Originally Posted by mdf
I just happen to have pictures of a similar "breakthrough" to Davluri's
While heading out for this photo-op
I had this happen
Leaving behind this hole
OMG, you did the same thing. the scenery and terrain is even the same, up on a flat ridge with a line of rock band along the edge, rotted under the surface along the rock. I looked just like your photo sequence. That can hurt. My muscle pull was on the hamstring and groin of the leg that didn't fall through. Take your skis off at your peril huh?
I once rescued a guy that backed up to line up a shot of his son and found himself about to slide down 500 vertical feet of white ice. I slid in below him, he had no skis on, and supported his boots until a ski patrol arrived to extricate him. Taking photos (or taking a leak) may be the most dangerous part of the day.
The similar flat terrain tells me there is more rot along rocks where that is the case.
Thanks for the images and understanding that this is a real concern for those who bootpack a little, and giving a heads up to our friends here.
Tripping in powder on scree has also caused me some grief through the years, once getting a deep large puncture wound that filled my boot with blood, only noticed taking the boots off at the car (I was more relieved it hadn't torn the pants at the time (it spared the arcteryx pants and cut me deeply in the shin, cutting through the long johns, cut through the wool sock, go figure).

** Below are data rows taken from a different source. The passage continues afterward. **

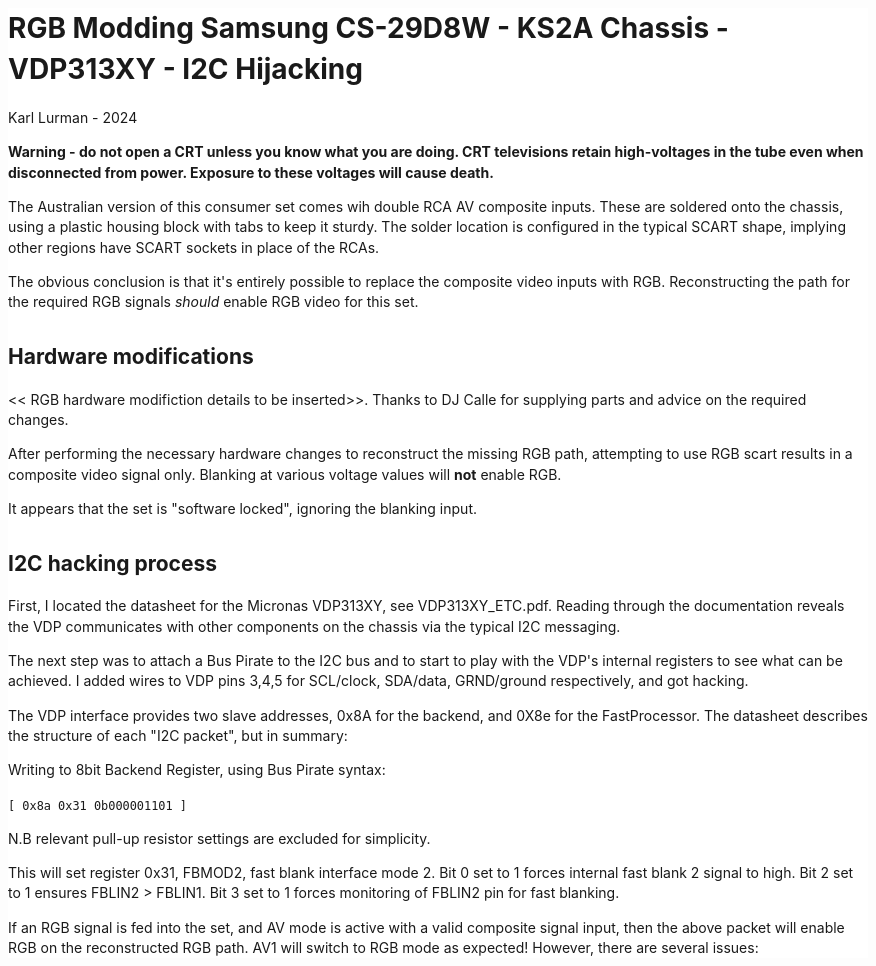 # RGB Modding Samsung CS-29D8W - KS2A Chassis - VDP313XY - I2C Hijacking

Karl Lurman - 2024

**Warning - do not open a CRT unless you know what you are doing. CRT televisions retain high-voltages in the tube even when disconnected from power. Exposure to these voltages will cause death.**

The Australian version of this consumer set comes wih double RCA AV composite inputs. These are soldered onto the chassis, using a plastic housing block with tabs to keep it sturdy. The solder location is configured in the typical SCART shape, implying other regions have SCART sockets in place of the RCAs.

The obvious conclusion is that it's entirely possible to replace the composite video inputs with RGB. Reconstructing the path for the required RGB signals *should* enable RGB video for this set.

## Hardware modifications

<< RGB hardware modifiction details to be inserted>>. Thanks to DJ Calle for supplying parts and advice on the required changes.

After performing the necessary hardware changes to reconstruct the missing RGB path, attempting to use RGB scart results in a composite video signal only. Blanking at various voltage values will **not** enable RGB.

It appears that the set is "software locked", ignoring the blanking input. 

## I2C hacking process

First, I located the datasheet for the Micronas VDP313XY, see VDP313XY_ETC.pdf. Reading through the documentation reveals the VDP communicates with other components on the chassis via the typical I2C messaging.

The next step was to attach a Bus Pirate to the I2C bus and to start to play with the VDP's internal registers to see what can be achieved. I added wires to VDP pins 3,4,5 for SCL/clock, SDA/data, GRND/ground respectively, and got hacking.

The VDP interface provides two slave addresses, 0x8A for the backend, and 0X8e for the FastProcessor. The datasheet describes the structure of each "I2C packet", but in summary:

Writing to 8bit Backend Register, using Bus Pirate syntax:

```
[ 0x8a 0x31 0b000001101 ]
```

N.B relevant pull-up resistor settings are excluded for simplicity.

This will set register 0x31, FBMOD2, fast blank interface mode 2. Bit 0 set to 1 forces internal fast blank 2 signal to high. Bit 2 set to 1 ensures FBLIN2 > FBLIN1. Bit 3 set to 1 forces monitoring of FBLIN2 pin for fast blanking.

If an RGB signal is fed into the set, and AV mode is active with a valid composite signal input, then the above packet will enable RGB on the reconstructed RGB path. AV1 will switch to RGB mode as expected! However, there are several issues:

about the shoulder, the injury often becomes chronic, never going completely away. that would be both of mine, one initially a ski injury, the other a bicycle. mine ached for a couple years the first separation (caused by driving my arm into a sun cup in a glacier clear up to the shoulder and then flipping over that locked in spot), though I didn't rest it very long and kept irritating it on skis, throwing the arm out to the side to catch my balance skiing without a pole was enough. wasn't until more summer rest that is calmed down. you didn't have the MRI or ultrasound analysis back in the 70s to know how bad the tear was. There is a certain amount of stability you can get with your muscles in that area by compensation for ligament or tendon damage. surgery is often a call with up and downside.